This script aids in collection of weather data from an API(s).
It has an element of automation whereby provided the script is running (as a microservice or cron job) collection will continue until explicitly stopped.
The current script collects data from the following APIs:
- Accuweather
- WeatherAPI
- WorldWeatherOnline
The data collected is stored in a MongoDB database.
The script should run twice a day, with a 12 hour difference between both collections (i.e. 9am and 9pm etc). This is because Accuweather provides 12hr forecasts hence to collect a full day's forecast (24hrs), data would be collected twice every 24 hours.
There are two ini files in the repo:
- config.ini
- API parameters are stored here together with other additional parameters such as cycle that keeps track of how often collect data from a API and coll that indicated the prefix of the table/collection name.
- date.ini
- Keeps track of the last time data was collected from an API. The entries here are tied to the cycle entry in the config.ini file. For instance, if the cycle is 5 [collection is done every 5 days], the script adjust the date entry for '5' to the next 5th day for the next collection.
To add a new API or update values of an already existing API, edit the config.ini.
Each API has it's own way of referencing a location. Accuweather has a number system while WorldWeatherOnline and WeatherAPI use the location name i.e. 'Nanyuki' or 'Naivasha'. A key for this has been added to the config.ini file depicted as 'loc'.
In script.py, there is a dictionary of lists called 'location' that keeps track of all the locations.

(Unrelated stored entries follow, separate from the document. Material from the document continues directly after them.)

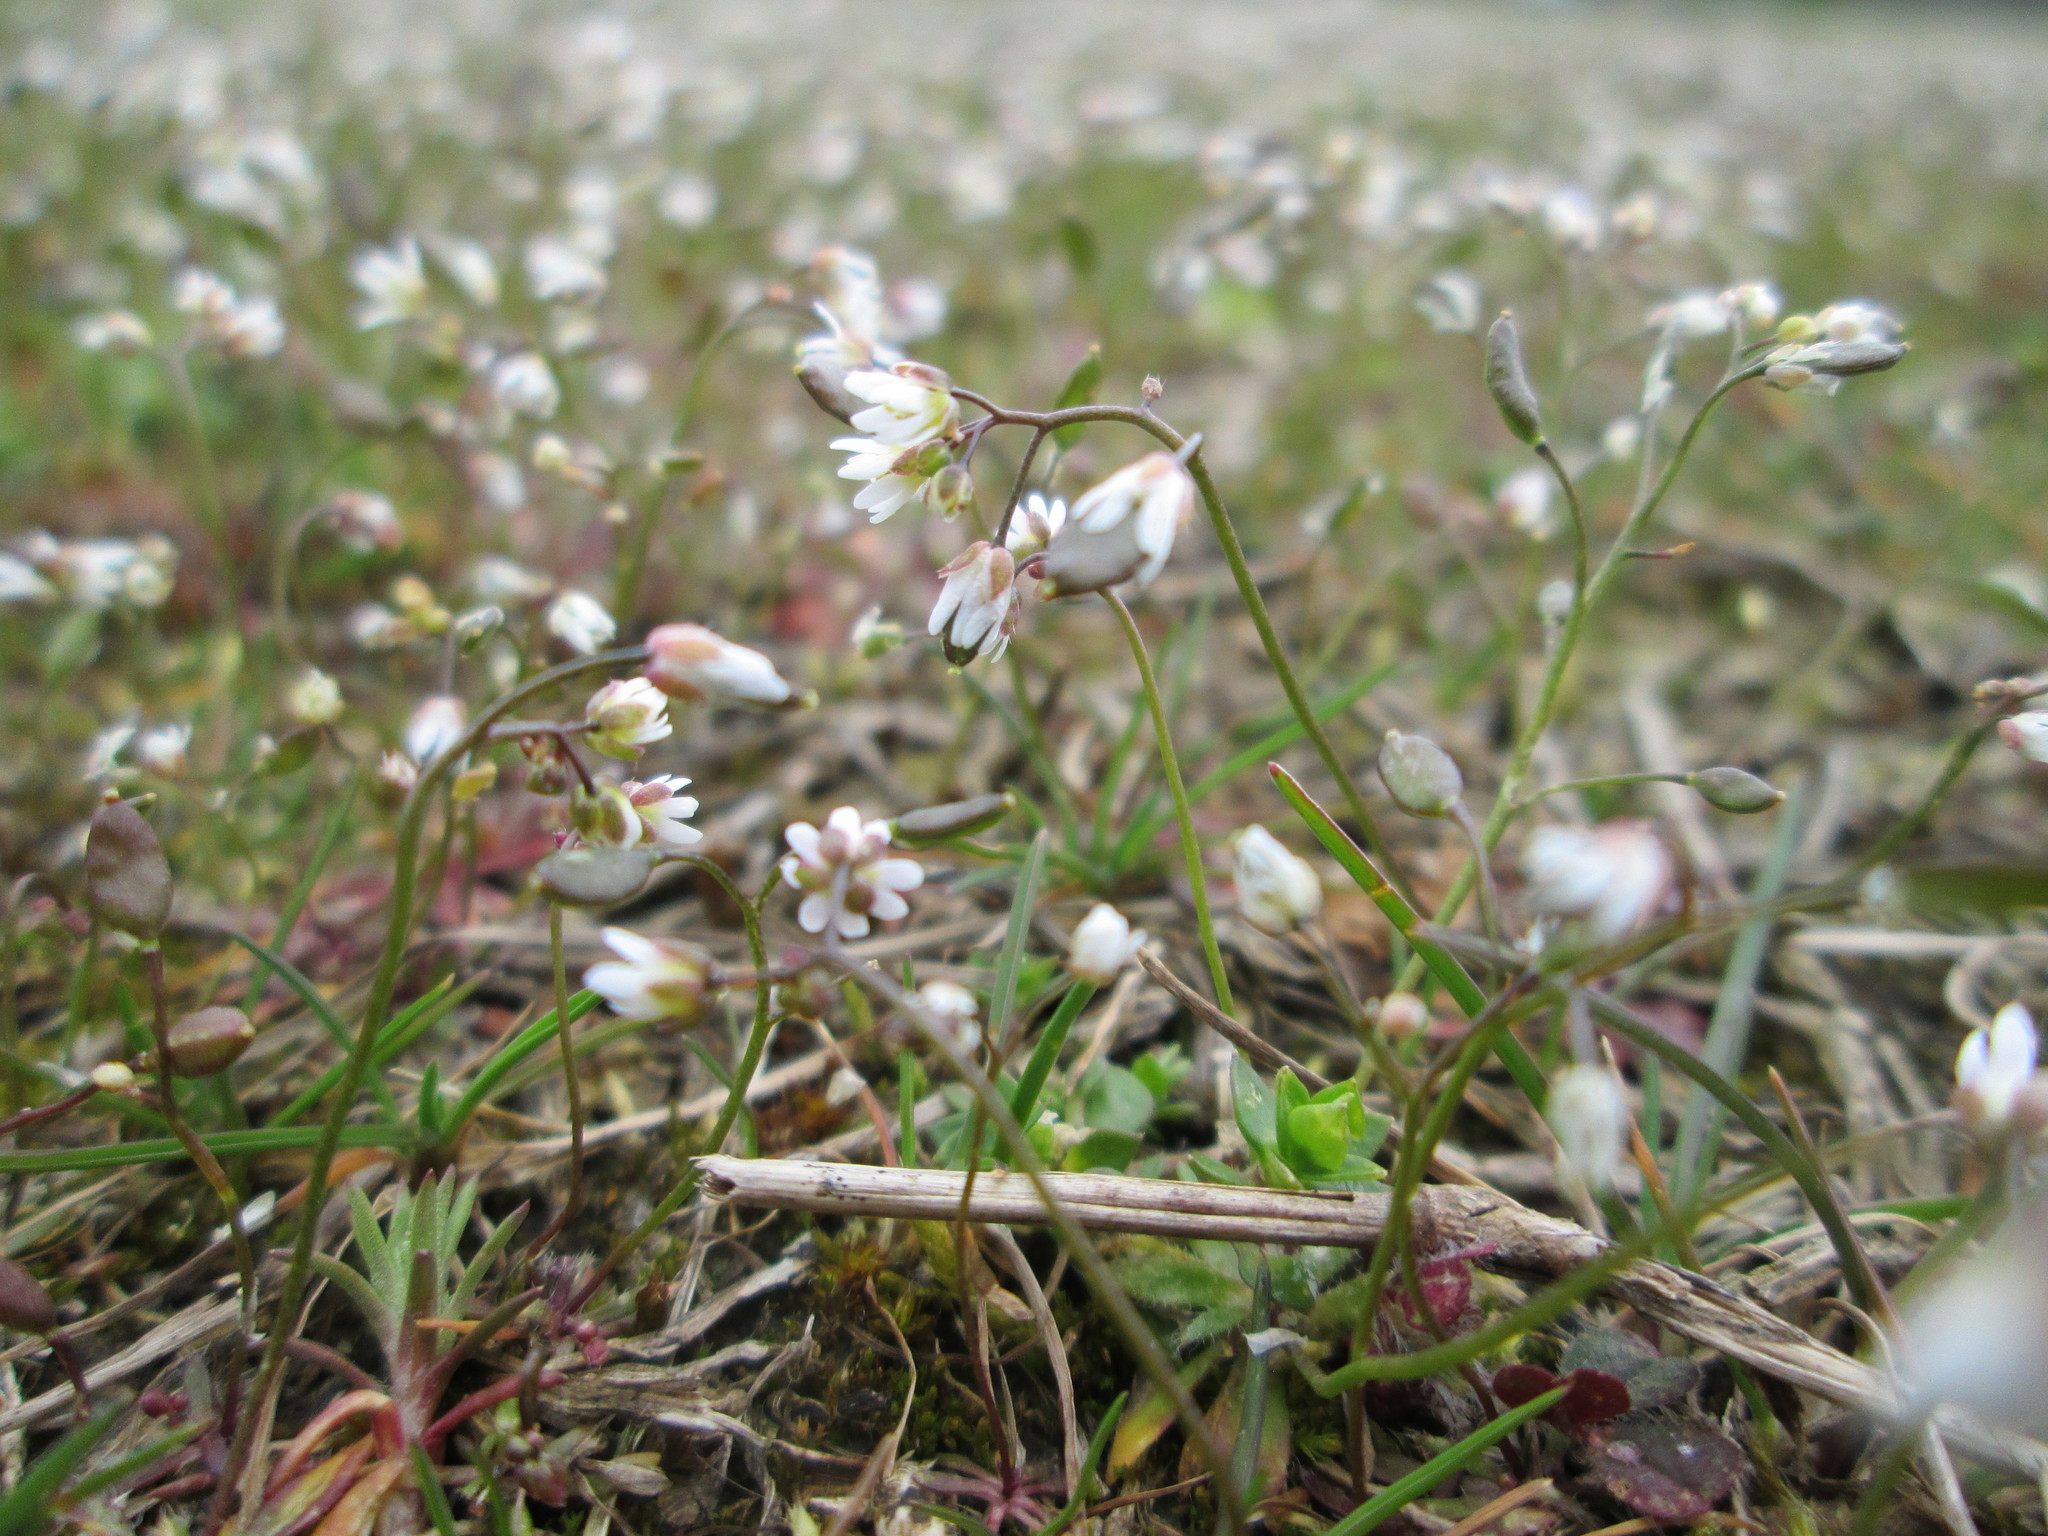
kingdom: Plantae
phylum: Tracheophyta
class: Magnoliopsida
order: Brassicales
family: Brassicaceae
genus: Draba
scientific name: Draba verna
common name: Spring draba
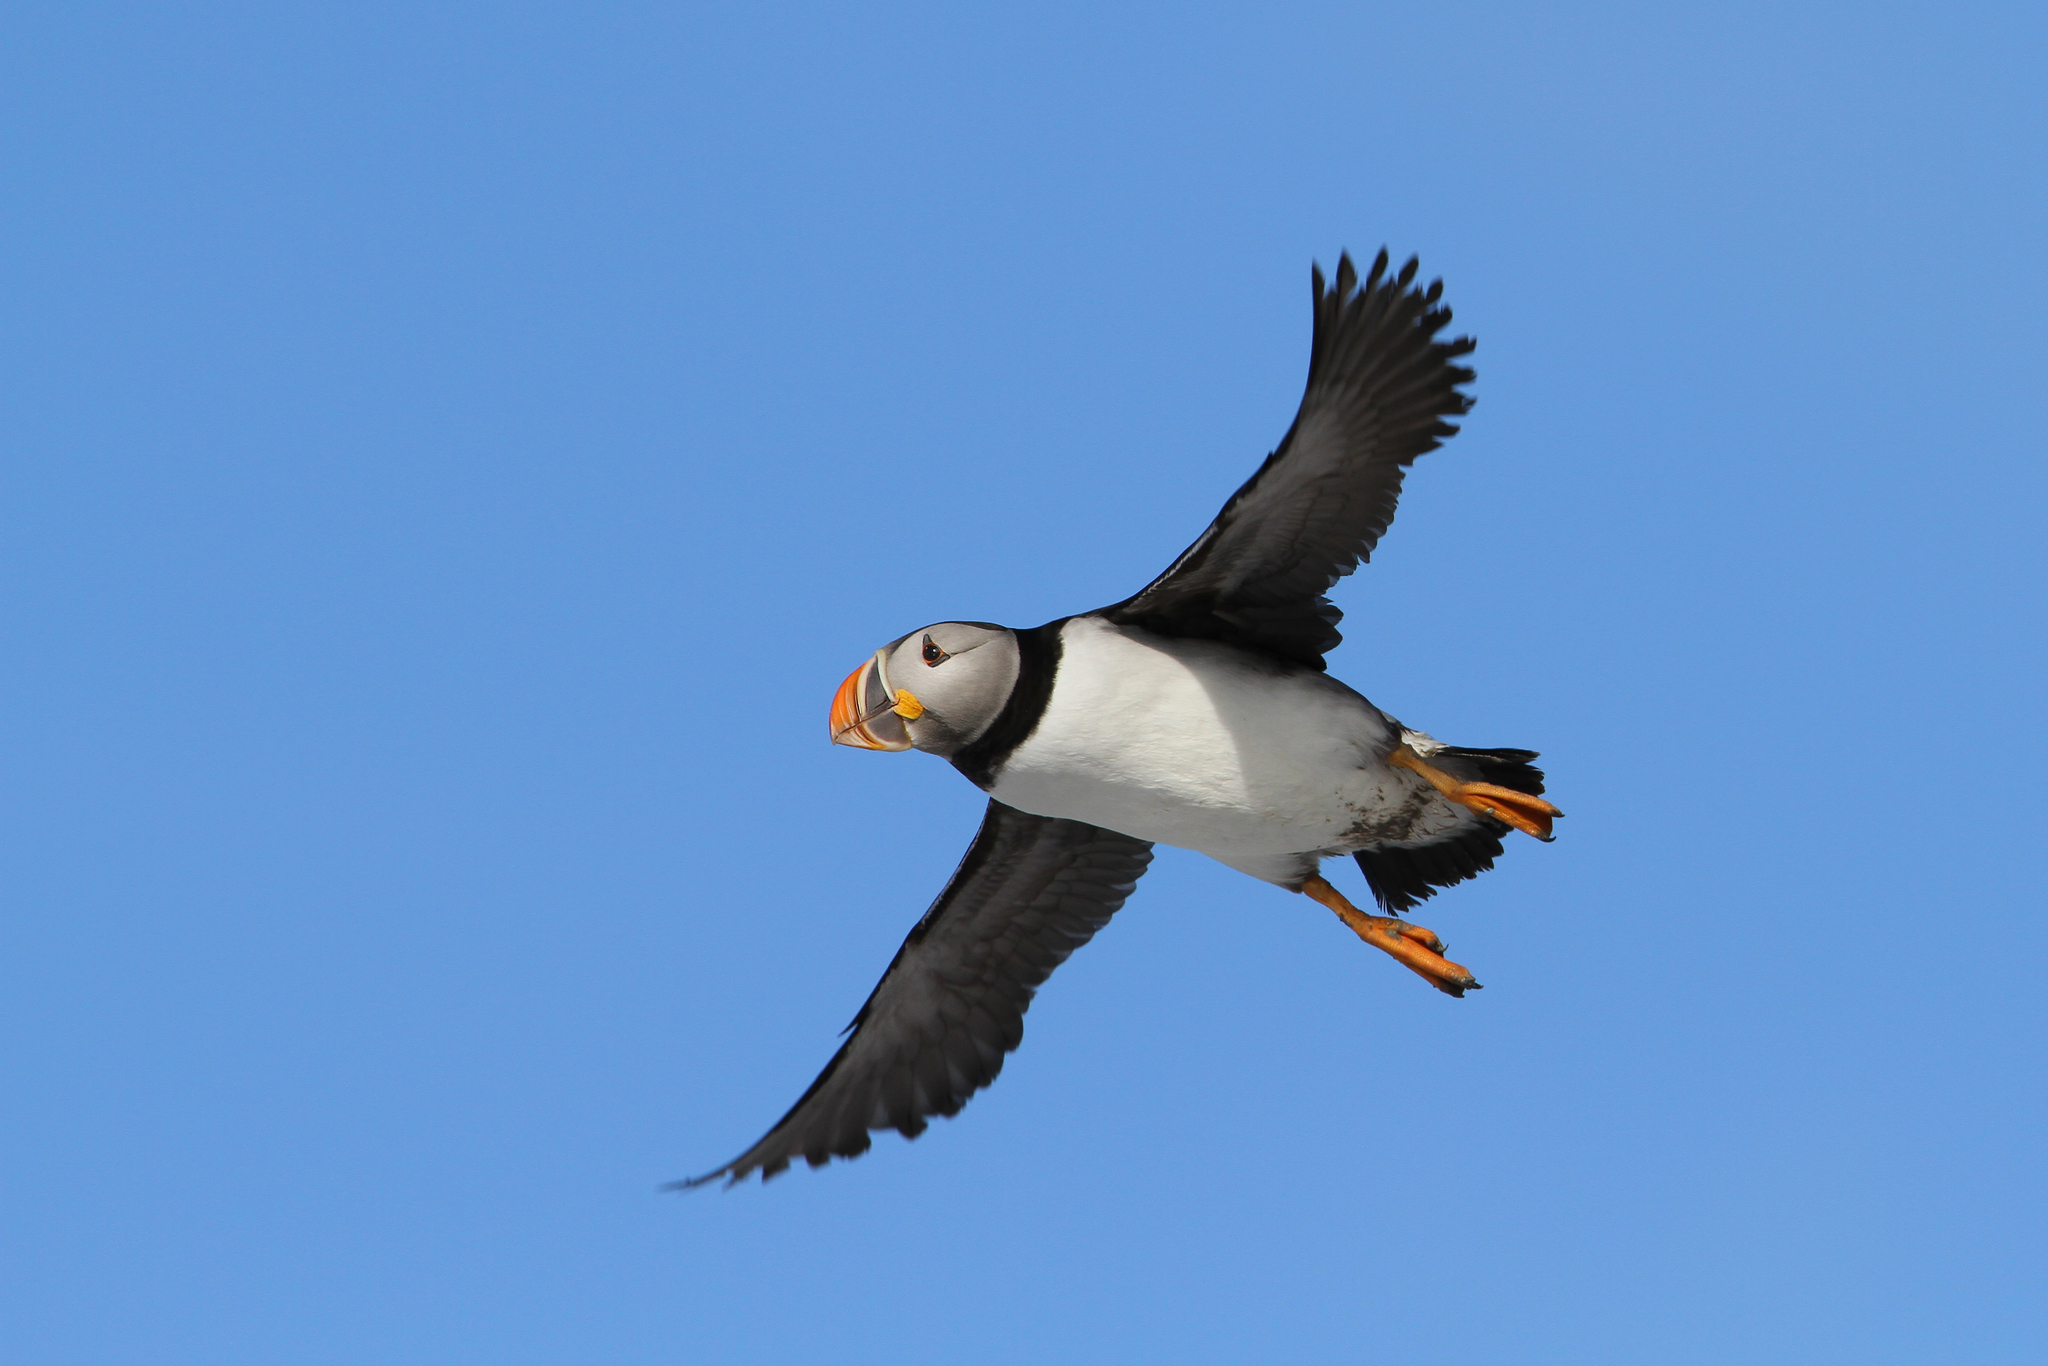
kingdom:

- To add a new location with the existing keys, the new line of code would be:
locations = { "q": ["nanyuki", "naivasha", "embu"], "accu": ["225705", "225702", "225708"] }
- If you add a new API that has a different way of referencing it's location parameter, say 'pin', the new line of code reflecting this change would be as follows:
locations = { "q": ["nanyuki", "naivasha"], "accu": ["225705", "225702"], "pin": ["NBI", "MBA"] }
Pipenv has been used for dependency management for this project. The following are key dependencies:
- pymongo == 3.12.0
- python-dotenv == 0.19.0
- requests == 2.26.0
- black == 21.6b0
- flake8 == 3.9.2
- isort == 5.9.3
Ensure to have Python 3.8 and Pipenv installed
Pipenv has been used for dependency management
After cloning the project repository:
- Run this to install dependencies
pipenv install --dev
- Run this to launch a virtual environment
pipenv shell
Key things to note before running the script for the first time:
-
Edit the following config.ini entries:
- dt and date: both referring to the date. The sections containing these entries collect actual weather data. Hence, if the link is to run from today those values should be set to the date yesterday
-
Edit the following date.ini entries:
- 1, 3 and 5 in the [date] section: corresponding to the next dathe script should run. If running for the first time, this date should always be the current day and in the format YYYY-MM-DD
-
These values will auto-update once the script is running regularly as a microservice or cron job
-
To run script.py
python script.py
- 0.1
- Initial Release
- Collection from three APIs
- Data is saved to MongoDB